┌─ RECORDS TO PROCESS
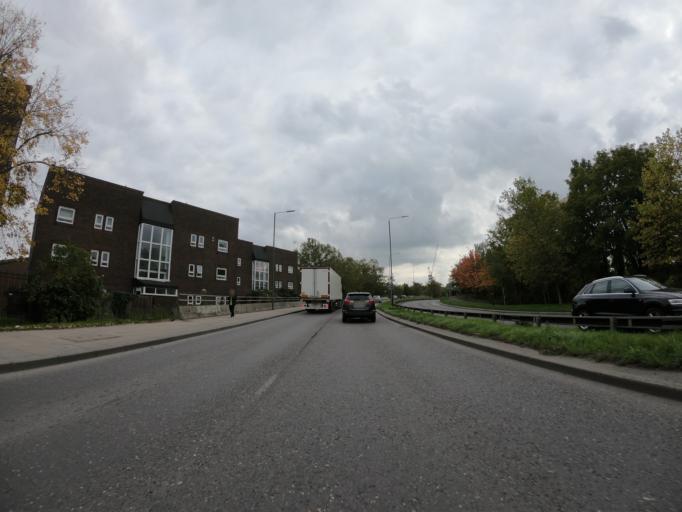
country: GB
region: England
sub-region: Greater London
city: Erith
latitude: 51.4772
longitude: 0.1809
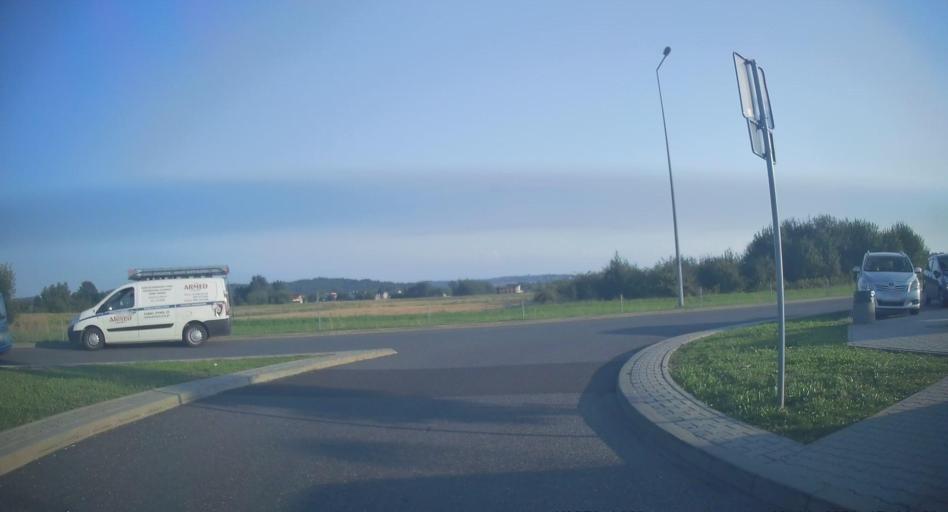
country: PL
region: Lesser Poland Voivodeship
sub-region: Powiat bochenski
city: Stanislawice
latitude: 49.9877
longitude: 20.3442
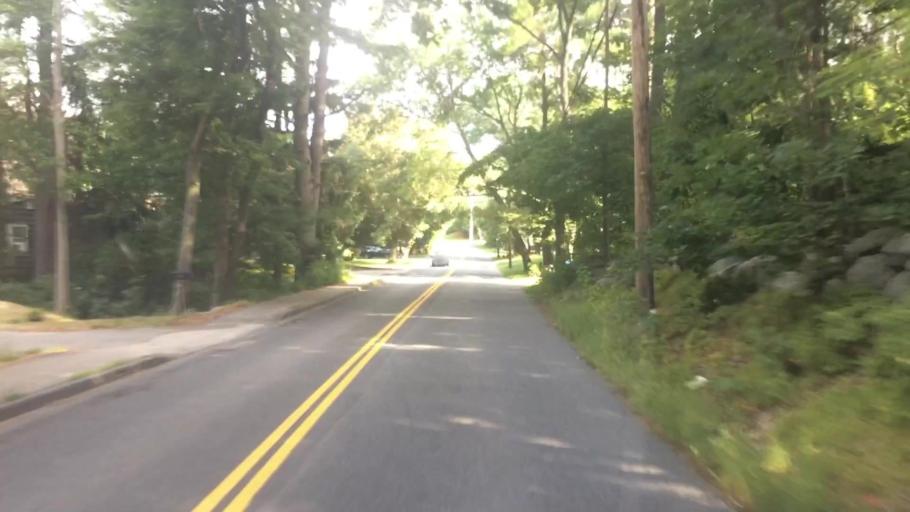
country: US
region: Massachusetts
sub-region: Middlesex County
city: Acton
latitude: 42.4713
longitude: -71.4587
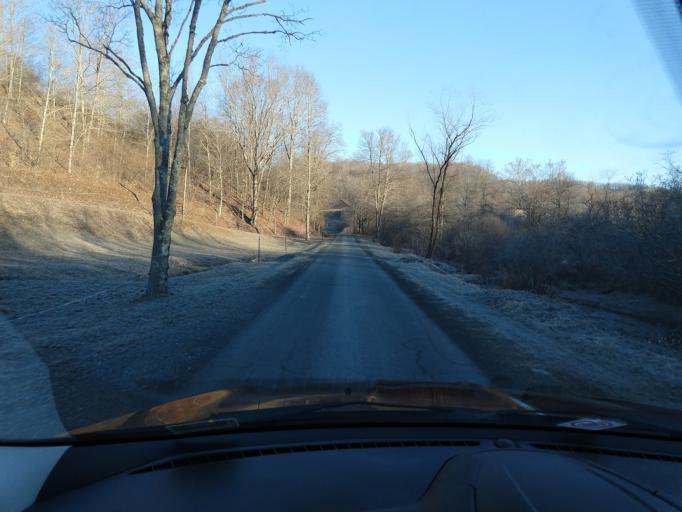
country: US
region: West Virginia
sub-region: Greenbrier County
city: Rainelle
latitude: 37.8980
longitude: -80.7324
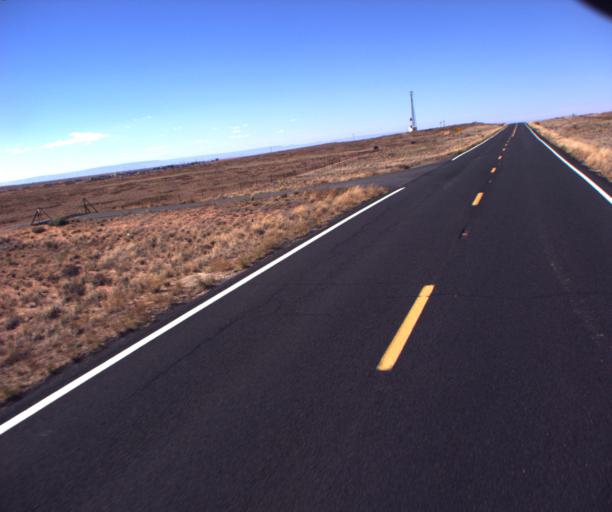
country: US
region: Arizona
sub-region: Coconino County
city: Tuba City
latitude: 35.9916
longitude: -111.0147
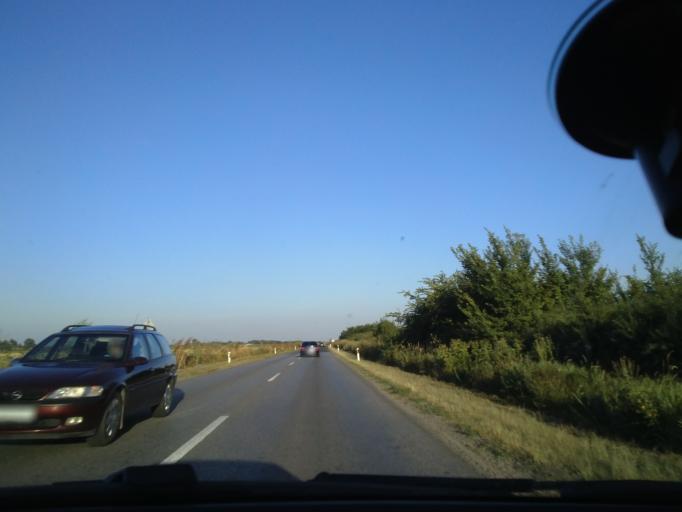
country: RS
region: Autonomna Pokrajina Vojvodina
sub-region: Juznobacki Okrug
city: Backi Petrovac
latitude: 45.3420
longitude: 19.6469
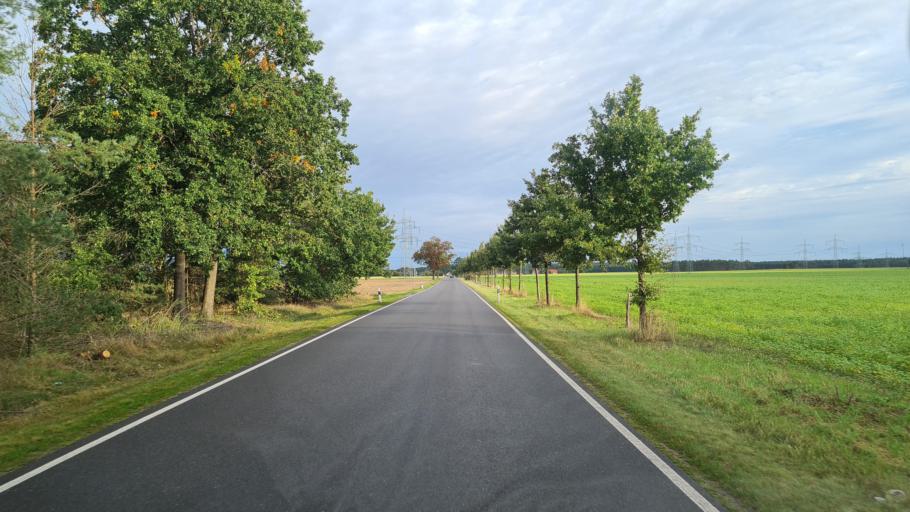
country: DE
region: Brandenburg
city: Luckau
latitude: 51.8907
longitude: 13.7153
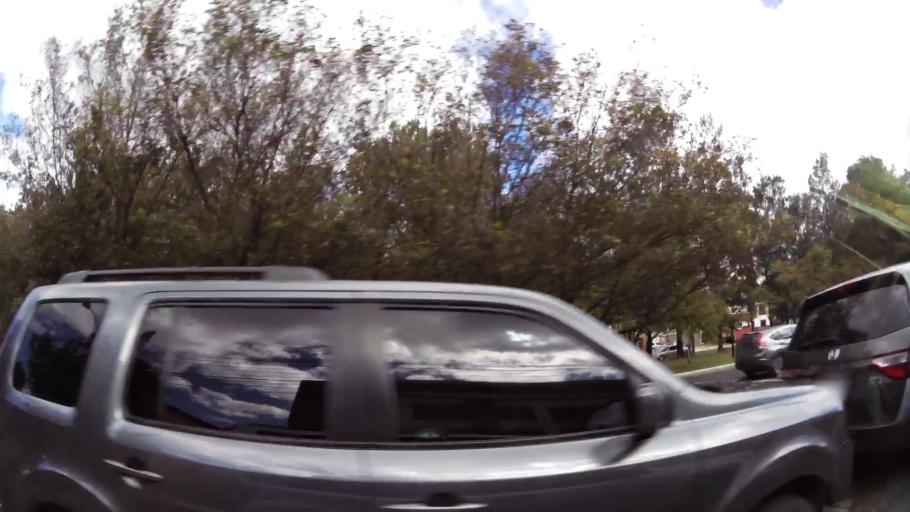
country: GT
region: Guatemala
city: Santa Catarina Pinula
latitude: 14.5869
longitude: -90.4892
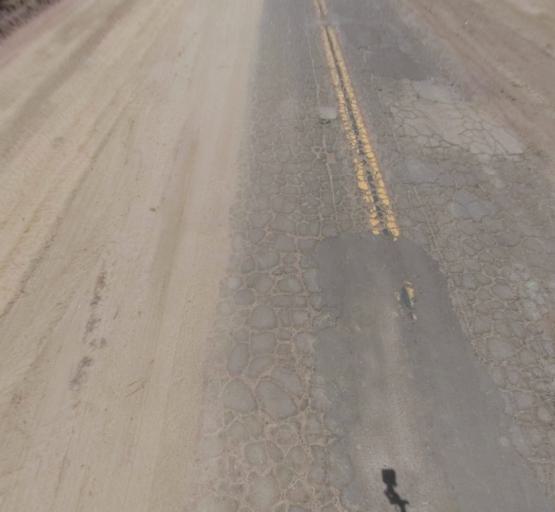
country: US
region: California
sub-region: Madera County
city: Chowchilla
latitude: 37.0692
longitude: -120.4191
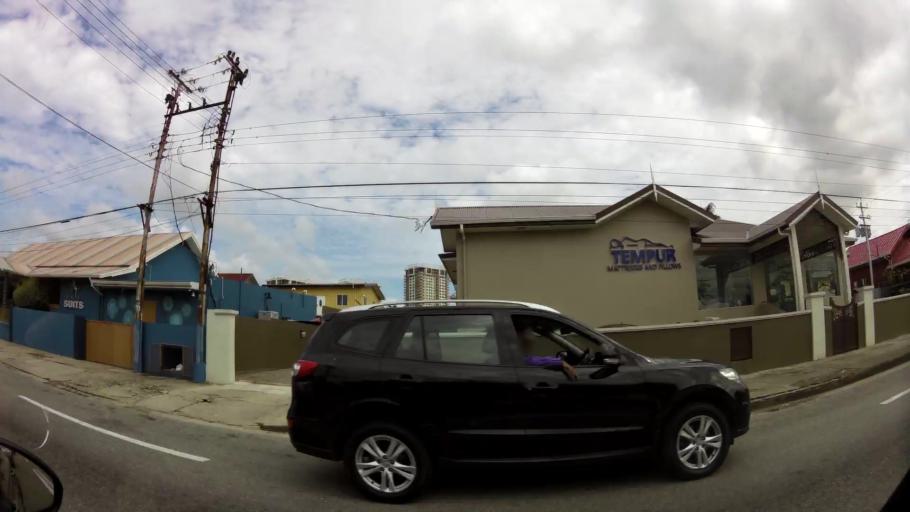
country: TT
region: City of Port of Spain
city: Mucurapo
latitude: 10.6639
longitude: -61.5287
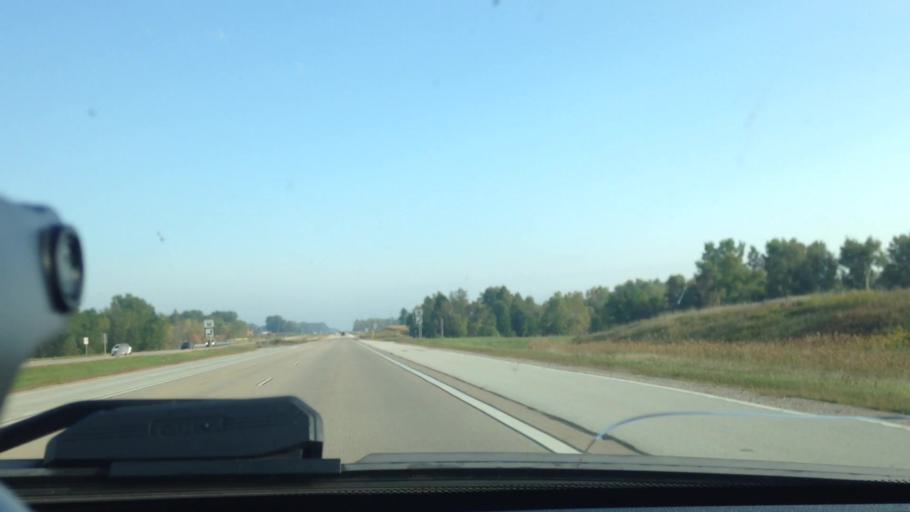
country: US
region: Wisconsin
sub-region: Oconto County
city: Oconto Falls
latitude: 45.0074
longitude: -88.0450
└─
• [WORK TO BE COMPLETED] Render the lines from the one containing "sub-region: Madera County" through the end of the items as a JSON list of strings, one string per line, with blank lines omitted. Leave the pictures out of the answer.

• [WORKED SOLUTION]
[
  "sub-region: Madera County",
  "city: Chowchilla",
  "latitude: 37.0692",
  "longitude: -120.4191",
  "country: TT",
  "region: City of Port of Spain",
  "city: Mucurapo",
  "latitude: 10.6639",
  "longitude: -61.5287",
  "country: US",
  "region: Wisconsin",
  "sub-region: Oconto County",
  "city: Oconto Falls",
  "latitude: 45.0074",
  "longitude: -88.0450"
]